The point, here, is that whatever entity implements the certificate
validation process needs information, which must be:
1. processable by a computer;
2. CA-specific, for CA which the RP might not have been aware of
beforehand.
As I see it, given the current state of standard certificate and CRL
extensions, the nextUpdate field is the only information source that can
be used for that. This does not prevent other freshness policies from
being also correct in the RFC 5280 sense, and possibly appropriate
(although the widespread policy known as "meh, no need to check, it is
probably not revoked anyway" kind of stretches my notion of "appropriate
freshness check"). But the "nextUpdate as end-of-validity" policy is a
good policy, or, at least, as good as a generic policy can get in that
matter.
> To standardize on such extension may however be the least evil thing
> to do.
As I explain above, such an extension is a way for the CA to make a
statement about what freshness measure is appropriate for the procedures
that it applies to decide about the revocation status. It is a good
thing (as long as the CA does not botch it by publishing an
end-of-validity date which is _before_ the nextUpdate).
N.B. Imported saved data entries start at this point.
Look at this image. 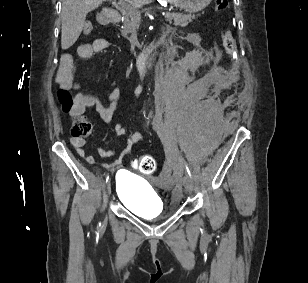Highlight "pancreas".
<instances>
[{"label":"pancreas","mask_w":308,"mask_h":283,"mask_svg":"<svg viewBox=\"0 0 308 283\" xmlns=\"http://www.w3.org/2000/svg\"><path fill=\"white\" fill-rule=\"evenodd\" d=\"M195 15L174 13L166 17V21L173 22L175 26H186L189 22L195 19ZM140 13L137 11H126L123 14V29L122 33L127 35L135 31L140 25Z\"/></svg>","instance_id":"cf45deb5"}]
</instances>
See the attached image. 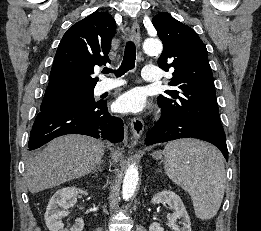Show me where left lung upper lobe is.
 <instances>
[{
    "label": "left lung upper lobe",
    "instance_id": "obj_1",
    "mask_svg": "<svg viewBox=\"0 0 261 231\" xmlns=\"http://www.w3.org/2000/svg\"><path fill=\"white\" fill-rule=\"evenodd\" d=\"M152 23L163 42L158 65L164 71L174 69L168 84L175 89L166 90V96L157 98L161 110L180 114L198 127L225 138L206 46L192 28L169 13L157 14Z\"/></svg>",
    "mask_w": 261,
    "mask_h": 231
}]
</instances>
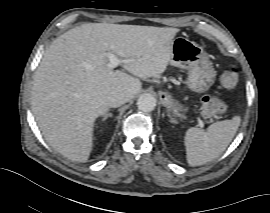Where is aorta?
<instances>
[{"instance_id": "aorta-1", "label": "aorta", "mask_w": 270, "mask_h": 213, "mask_svg": "<svg viewBox=\"0 0 270 213\" xmlns=\"http://www.w3.org/2000/svg\"><path fill=\"white\" fill-rule=\"evenodd\" d=\"M137 106L144 112L153 111L156 107V99L151 94H142L137 100Z\"/></svg>"}]
</instances>
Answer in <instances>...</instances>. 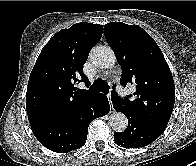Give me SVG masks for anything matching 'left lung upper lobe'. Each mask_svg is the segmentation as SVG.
Masks as SVG:
<instances>
[{
  "label": "left lung upper lobe",
  "instance_id": "obj_1",
  "mask_svg": "<svg viewBox=\"0 0 196 166\" xmlns=\"http://www.w3.org/2000/svg\"><path fill=\"white\" fill-rule=\"evenodd\" d=\"M104 34L122 67L120 83L136 85L135 99L129 100L131 95L122 99L113 90L112 103L144 121L166 127L174 107L175 85L160 48L138 25L108 23Z\"/></svg>",
  "mask_w": 196,
  "mask_h": 166
}]
</instances>
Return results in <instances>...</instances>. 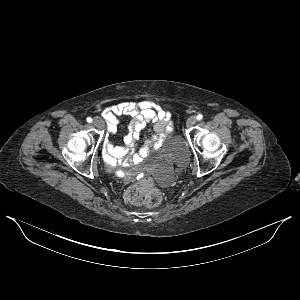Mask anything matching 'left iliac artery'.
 I'll return each mask as SVG.
<instances>
[{
  "label": "left iliac artery",
  "mask_w": 300,
  "mask_h": 300,
  "mask_svg": "<svg viewBox=\"0 0 300 300\" xmlns=\"http://www.w3.org/2000/svg\"><path fill=\"white\" fill-rule=\"evenodd\" d=\"M196 119H197L198 121L202 120V119H203V115H202V114H198L197 117H196Z\"/></svg>",
  "instance_id": "1"
}]
</instances>
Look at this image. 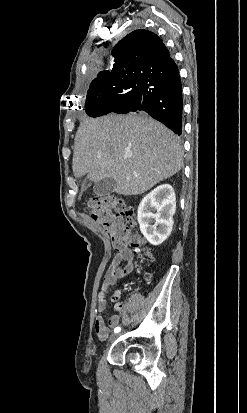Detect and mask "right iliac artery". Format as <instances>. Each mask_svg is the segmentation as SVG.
Wrapping results in <instances>:
<instances>
[{
  "label": "right iliac artery",
  "mask_w": 247,
  "mask_h": 413,
  "mask_svg": "<svg viewBox=\"0 0 247 413\" xmlns=\"http://www.w3.org/2000/svg\"><path fill=\"white\" fill-rule=\"evenodd\" d=\"M121 331V328L120 327H116L115 329H114V332L115 333H118V332H120Z\"/></svg>",
  "instance_id": "82829eb1"
}]
</instances>
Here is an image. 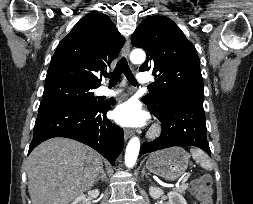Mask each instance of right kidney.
<instances>
[{"instance_id":"right-kidney-1","label":"right kidney","mask_w":253,"mask_h":204,"mask_svg":"<svg viewBox=\"0 0 253 204\" xmlns=\"http://www.w3.org/2000/svg\"><path fill=\"white\" fill-rule=\"evenodd\" d=\"M99 190L94 189L88 192V196L91 198H96L99 195ZM71 204H87V196L86 195H80L77 197Z\"/></svg>"}]
</instances>
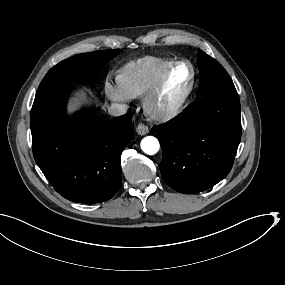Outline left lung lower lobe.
I'll return each instance as SVG.
<instances>
[{
	"instance_id": "left-lung-lower-lobe-1",
	"label": "left lung lower lobe",
	"mask_w": 285,
	"mask_h": 285,
	"mask_svg": "<svg viewBox=\"0 0 285 285\" xmlns=\"http://www.w3.org/2000/svg\"><path fill=\"white\" fill-rule=\"evenodd\" d=\"M162 148V178L174 190H207L230 172L241 139L236 91L204 95L169 122L154 126Z\"/></svg>"
}]
</instances>
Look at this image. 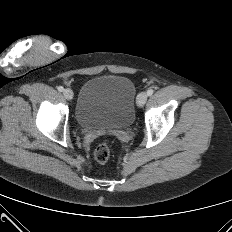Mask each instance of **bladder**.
<instances>
[{"label":"bladder","instance_id":"31cf9c89","mask_svg":"<svg viewBox=\"0 0 232 232\" xmlns=\"http://www.w3.org/2000/svg\"><path fill=\"white\" fill-rule=\"evenodd\" d=\"M136 90L121 75H101L87 80L79 93L75 116L86 129H124L135 118Z\"/></svg>","mask_w":232,"mask_h":232}]
</instances>
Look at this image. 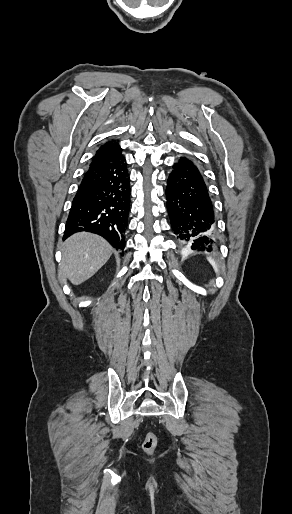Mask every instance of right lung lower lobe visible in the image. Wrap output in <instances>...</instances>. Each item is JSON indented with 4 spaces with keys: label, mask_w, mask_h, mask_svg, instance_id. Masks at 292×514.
<instances>
[{
    "label": "right lung lower lobe",
    "mask_w": 292,
    "mask_h": 514,
    "mask_svg": "<svg viewBox=\"0 0 292 514\" xmlns=\"http://www.w3.org/2000/svg\"><path fill=\"white\" fill-rule=\"evenodd\" d=\"M130 191L129 172L122 154L100 163L91 162L73 199L63 238L87 231L123 250Z\"/></svg>",
    "instance_id": "98d812e1"
}]
</instances>
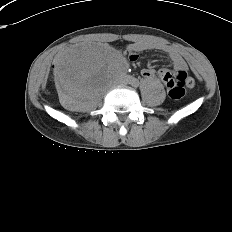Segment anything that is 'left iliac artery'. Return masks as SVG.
I'll return each instance as SVG.
<instances>
[{
	"label": "left iliac artery",
	"instance_id": "obj_1",
	"mask_svg": "<svg viewBox=\"0 0 232 232\" xmlns=\"http://www.w3.org/2000/svg\"><path fill=\"white\" fill-rule=\"evenodd\" d=\"M132 86L134 87H138L139 86V81L137 79H134L132 82H131Z\"/></svg>",
	"mask_w": 232,
	"mask_h": 232
}]
</instances>
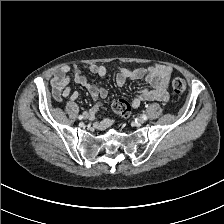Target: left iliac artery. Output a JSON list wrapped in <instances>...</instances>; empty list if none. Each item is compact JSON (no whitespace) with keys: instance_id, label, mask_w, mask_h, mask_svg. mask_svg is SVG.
I'll use <instances>...</instances> for the list:
<instances>
[{"instance_id":"44dca946","label":"left iliac artery","mask_w":224,"mask_h":224,"mask_svg":"<svg viewBox=\"0 0 224 224\" xmlns=\"http://www.w3.org/2000/svg\"><path fill=\"white\" fill-rule=\"evenodd\" d=\"M142 117H143L145 120L148 119V117H147L145 114H143Z\"/></svg>"}]
</instances>
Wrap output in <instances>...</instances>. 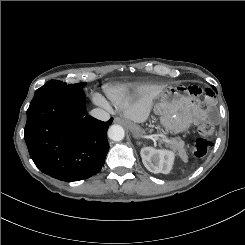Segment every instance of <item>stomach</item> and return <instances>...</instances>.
Returning a JSON list of instances; mask_svg holds the SVG:
<instances>
[{"mask_svg": "<svg viewBox=\"0 0 245 245\" xmlns=\"http://www.w3.org/2000/svg\"><path fill=\"white\" fill-rule=\"evenodd\" d=\"M154 103L153 111L160 117V122L166 131L172 133L187 130L193 121V112L189 103V97L181 86H169L163 88ZM134 137L145 134L144 129L135 123H128Z\"/></svg>", "mask_w": 245, "mask_h": 245, "instance_id": "stomach-1", "label": "stomach"}]
</instances>
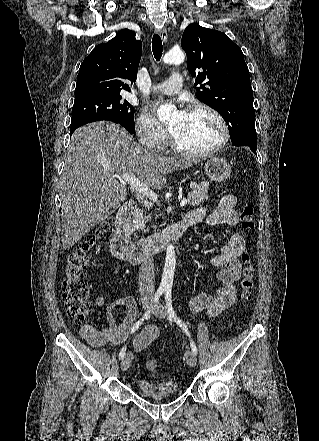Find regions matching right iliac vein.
I'll use <instances>...</instances> for the list:
<instances>
[{"label":"right iliac vein","instance_id":"63e3f726","mask_svg":"<svg viewBox=\"0 0 319 441\" xmlns=\"http://www.w3.org/2000/svg\"><path fill=\"white\" fill-rule=\"evenodd\" d=\"M148 306H149V301L148 300L143 301V308L146 309L148 308ZM132 359H133V355L131 352H128L124 356V358L121 361V369L123 371H126L130 367Z\"/></svg>","mask_w":319,"mask_h":441}]
</instances>
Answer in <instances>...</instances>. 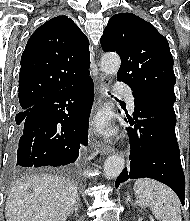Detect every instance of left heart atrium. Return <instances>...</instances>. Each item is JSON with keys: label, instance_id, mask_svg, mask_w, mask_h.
<instances>
[{"label": "left heart atrium", "instance_id": "1", "mask_svg": "<svg viewBox=\"0 0 190 221\" xmlns=\"http://www.w3.org/2000/svg\"><path fill=\"white\" fill-rule=\"evenodd\" d=\"M94 127L98 132L104 134L112 133L110 120L106 113H101L96 117V119L94 120Z\"/></svg>", "mask_w": 190, "mask_h": 221}]
</instances>
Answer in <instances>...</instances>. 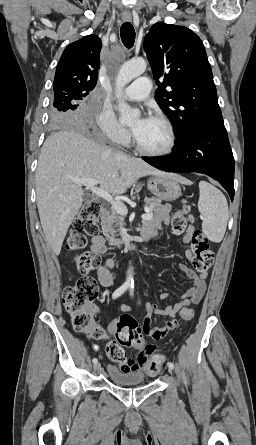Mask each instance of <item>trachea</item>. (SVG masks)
Instances as JSON below:
<instances>
[{
    "mask_svg": "<svg viewBox=\"0 0 256 445\" xmlns=\"http://www.w3.org/2000/svg\"><path fill=\"white\" fill-rule=\"evenodd\" d=\"M121 40L124 46L128 49L132 48L135 42V30L133 25L129 22H125L121 26Z\"/></svg>",
    "mask_w": 256,
    "mask_h": 445,
    "instance_id": "3493384b",
    "label": "trachea"
}]
</instances>
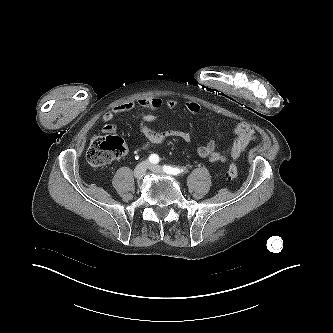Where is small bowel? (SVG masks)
Instances as JSON below:
<instances>
[{
  "instance_id": "obj_1",
  "label": "small bowel",
  "mask_w": 333,
  "mask_h": 333,
  "mask_svg": "<svg viewBox=\"0 0 333 333\" xmlns=\"http://www.w3.org/2000/svg\"><path fill=\"white\" fill-rule=\"evenodd\" d=\"M178 106V101L175 99L163 100L157 96L142 97L136 101H128L114 106L109 111L104 113L102 121L104 123L102 131L107 134H117V127L109 123L117 115L127 113L135 107L147 109L150 112L141 117L140 129L145 136L147 142L135 148V151H141L149 146V144L162 143L171 138H179L189 142L191 134L189 131L182 129H173L164 132L153 130L150 123L158 118L157 111L162 108L172 110ZM186 109L195 115L203 114L201 106L194 102L188 101L185 103ZM234 140L222 150H217V144L214 139H210L205 144L197 148V154L203 159H207L213 163H227L231 160H237L245 152L248 145L257 139L255 130L251 125L245 122L237 124L233 128Z\"/></svg>"
}]
</instances>
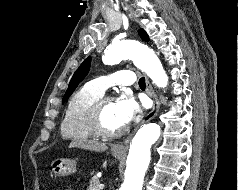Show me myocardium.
Wrapping results in <instances>:
<instances>
[{
	"mask_svg": "<svg viewBox=\"0 0 238 190\" xmlns=\"http://www.w3.org/2000/svg\"><path fill=\"white\" fill-rule=\"evenodd\" d=\"M116 100V97L108 95L102 96L98 100H96L93 105L90 107L87 113V123L92 132L102 138H116L123 135L128 130V125H124L123 127L110 130L108 129L103 121V112L105 105L110 102Z\"/></svg>",
	"mask_w": 238,
	"mask_h": 190,
	"instance_id": "1",
	"label": "myocardium"
}]
</instances>
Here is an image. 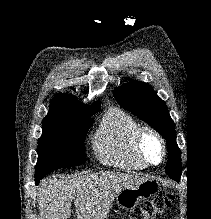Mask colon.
I'll list each match as a JSON object with an SVG mask.
<instances>
[{"mask_svg": "<svg viewBox=\"0 0 211 219\" xmlns=\"http://www.w3.org/2000/svg\"><path fill=\"white\" fill-rule=\"evenodd\" d=\"M173 202L172 195H158L151 200L143 202L131 214L122 219H154L161 216Z\"/></svg>", "mask_w": 211, "mask_h": 219, "instance_id": "colon-1", "label": "colon"}]
</instances>
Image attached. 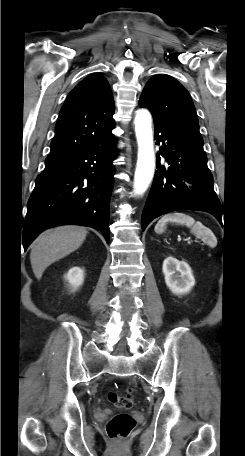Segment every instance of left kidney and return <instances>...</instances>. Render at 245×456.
I'll return each instance as SVG.
<instances>
[{"mask_svg":"<svg viewBox=\"0 0 245 456\" xmlns=\"http://www.w3.org/2000/svg\"><path fill=\"white\" fill-rule=\"evenodd\" d=\"M165 283L172 293L182 295L188 293L195 285V279L190 266L169 256L163 262Z\"/></svg>","mask_w":245,"mask_h":456,"instance_id":"left-kidney-1","label":"left kidney"}]
</instances>
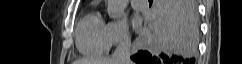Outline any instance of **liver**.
<instances>
[{
  "mask_svg": "<svg viewBox=\"0 0 242 64\" xmlns=\"http://www.w3.org/2000/svg\"><path fill=\"white\" fill-rule=\"evenodd\" d=\"M175 31L191 32L195 38L197 35V27L191 29L186 23H181L180 29ZM73 64H115V61L112 58L79 59Z\"/></svg>",
  "mask_w": 242,
  "mask_h": 64,
  "instance_id": "6515ba94",
  "label": "liver"
}]
</instances>
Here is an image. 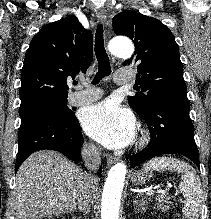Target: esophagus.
Returning <instances> with one entry per match:
<instances>
[{
  "mask_svg": "<svg viewBox=\"0 0 211 219\" xmlns=\"http://www.w3.org/2000/svg\"><path fill=\"white\" fill-rule=\"evenodd\" d=\"M96 15H97V17H98L100 20L104 21L105 24H107V13H106V10H105L104 8H98V9L96 10ZM117 160H118L117 157L109 156V157L107 158V164H108V165H112V164L115 163Z\"/></svg>",
  "mask_w": 211,
  "mask_h": 219,
  "instance_id": "34e87169",
  "label": "esophagus"
}]
</instances>
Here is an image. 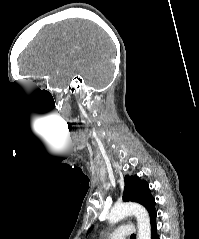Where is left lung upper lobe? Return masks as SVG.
I'll return each mask as SVG.
<instances>
[{"label":"left lung upper lobe","instance_id":"5c2ea615","mask_svg":"<svg viewBox=\"0 0 199 239\" xmlns=\"http://www.w3.org/2000/svg\"><path fill=\"white\" fill-rule=\"evenodd\" d=\"M125 188L123 193L124 201L137 202L143 205L149 212V216L155 213V199L152 197L148 183L140 180L138 176L124 178ZM92 228H90L91 230Z\"/></svg>","mask_w":199,"mask_h":239}]
</instances>
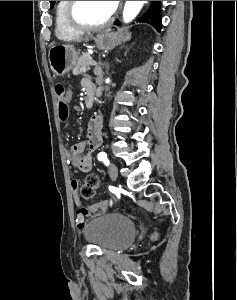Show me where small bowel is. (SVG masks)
<instances>
[{
	"label": "small bowel",
	"mask_w": 237,
	"mask_h": 300,
	"mask_svg": "<svg viewBox=\"0 0 237 300\" xmlns=\"http://www.w3.org/2000/svg\"><path fill=\"white\" fill-rule=\"evenodd\" d=\"M83 87L87 90H93V84L89 80L83 81ZM72 92L67 91L66 99L72 100ZM102 125L103 117L97 114L91 118L87 126V135L84 141L73 144L70 148L72 164L82 172H88L92 168V153L98 149L102 143ZM79 182L72 180L71 187L74 192L77 191ZM76 223L78 228H83L86 224L87 217L91 214L105 210L108 207L107 201H101L93 205L84 206L76 195Z\"/></svg>",
	"instance_id": "1"
}]
</instances>
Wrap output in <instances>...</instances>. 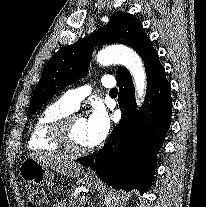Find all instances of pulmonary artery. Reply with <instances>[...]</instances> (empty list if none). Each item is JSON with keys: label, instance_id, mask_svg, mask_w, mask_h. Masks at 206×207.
<instances>
[{"label": "pulmonary artery", "instance_id": "obj_1", "mask_svg": "<svg viewBox=\"0 0 206 207\" xmlns=\"http://www.w3.org/2000/svg\"><path fill=\"white\" fill-rule=\"evenodd\" d=\"M103 86L107 88H112L114 86V78L111 75H104L102 78ZM92 91V87L89 85L82 86L77 89L68 90L64 96L63 100L65 103L73 110L78 109L81 101L88 96Z\"/></svg>", "mask_w": 206, "mask_h": 207}]
</instances>
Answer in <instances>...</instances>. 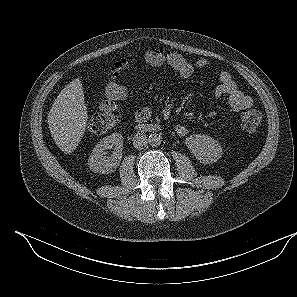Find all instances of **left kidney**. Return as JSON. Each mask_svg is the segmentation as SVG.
<instances>
[{
    "instance_id": "left-kidney-1",
    "label": "left kidney",
    "mask_w": 297,
    "mask_h": 297,
    "mask_svg": "<svg viewBox=\"0 0 297 297\" xmlns=\"http://www.w3.org/2000/svg\"><path fill=\"white\" fill-rule=\"evenodd\" d=\"M185 144L196 159L204 164L217 162L223 154L219 142L208 135H191L186 138Z\"/></svg>"
}]
</instances>
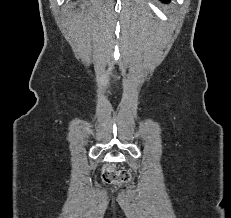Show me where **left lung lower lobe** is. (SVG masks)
<instances>
[{"label": "left lung lower lobe", "mask_w": 231, "mask_h": 218, "mask_svg": "<svg viewBox=\"0 0 231 218\" xmlns=\"http://www.w3.org/2000/svg\"><path fill=\"white\" fill-rule=\"evenodd\" d=\"M161 1H163V2H166V3H167V2H169L170 0H161Z\"/></svg>", "instance_id": "left-lung-lower-lobe-1"}]
</instances>
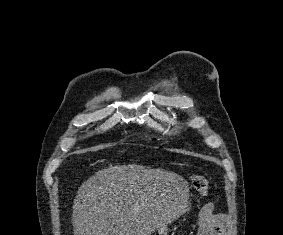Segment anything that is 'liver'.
<instances>
[{"mask_svg":"<svg viewBox=\"0 0 283 235\" xmlns=\"http://www.w3.org/2000/svg\"><path fill=\"white\" fill-rule=\"evenodd\" d=\"M188 187L175 173L136 164L96 172L74 199V235H151L177 215Z\"/></svg>","mask_w":283,"mask_h":235,"instance_id":"obj_1","label":"liver"}]
</instances>
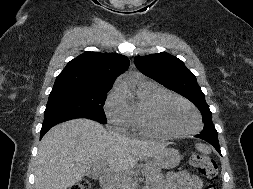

"Standardize" is an important word. In many usages of validation, we not
only want to have a validation process which yields a trustworthy
answer; we also want it to yield the same trustworthy answer than for
other people. For instance, in the context of a signed contract, I want
my system to accept the contract as signed only if a judge, applying
validation on the same signature, would also declare it as valid and
binding. Right now, this entails using nextUpdate as an end-of-validity
date because, whether you like it or not, that's what everybody does.